If you are referring to the lift numbers, i.e. % increase over previous type curve data, these are my calculations. The gist of the story is that their experience with Open Hole Packers are producing a type curve materially better than their average type curve. They stated that they came to this conclusive after extensive study of their proprietary historical database.
 
I agree totally that the waterflood results are the best, most convincing, that we have seen to date from the Carbonates. Their story of the malfunctioning machinery affecting Project #2 through breakup is totally consistent with what Wade told me in April...they simply couldn't get in to fix it. 
 
To me though the waterflood story is sort of baked in, just waiting for proof as they implement.

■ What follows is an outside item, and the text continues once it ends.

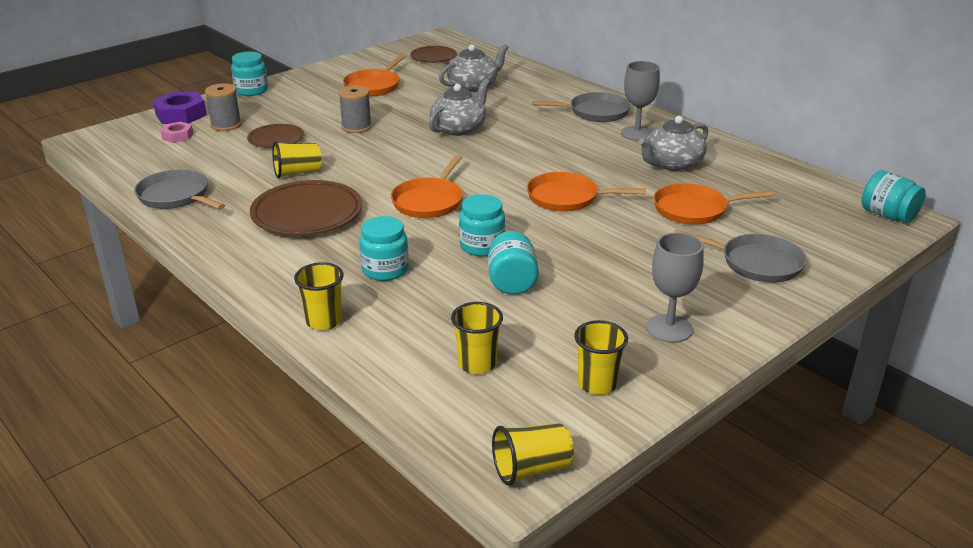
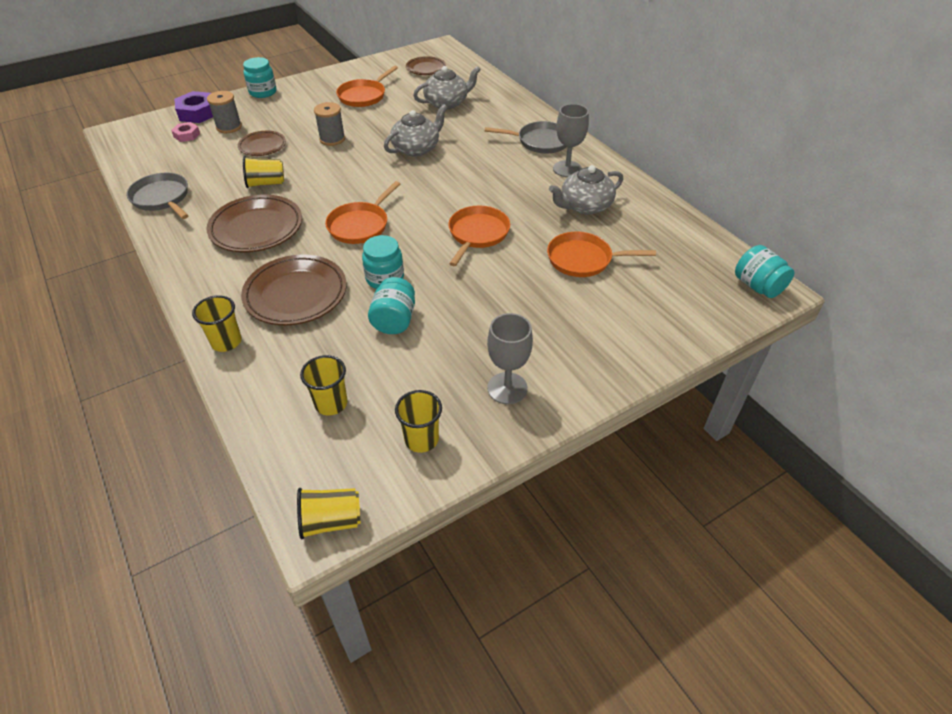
camera: 10 degrees right, 15 degrees up
turquoise jar [359,216,409,281] -> brown plate [241,254,347,326]
orange pan [527,172,645,212] -> orange pan turned 90 degrees clockwise [448,205,510,266]
grey pan [674,229,806,283] -> none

The completion technology change and its lift on the first year of production is totally incremental and exciting. It had reached the point where the new wells were really marginal without waterflood. Now, if they get back to the 1.5 year payoback as indicated, they can back to the story wherein the new well gets to run at least a year, just about pay itself of, and then get water flood adjusted either as a producer or injector.
 
After the Q1 results Alta Corp had downgraded, basically because they saw the initial production dropping to what they consider margin levels with a 50% profitability and payback period longer than 2 years ( this is hearsay as I do not have the report). They had mentioned that they felt the company needed a payback of less than two years and 80% or better profitability - et voila Open Hole Packers. They will probably want to see actual results duplicating this type curve before readjusting their view. 
 
The problem the company was facing was that the low initial production was dragging out cash flow, forcing more debt to build well inventory, without which inventory the waterflood is simply a nice concept. If they can get these payback periods and higher initial cash flow, they can keep building inventory, even though to total recoverable reserve number does not change.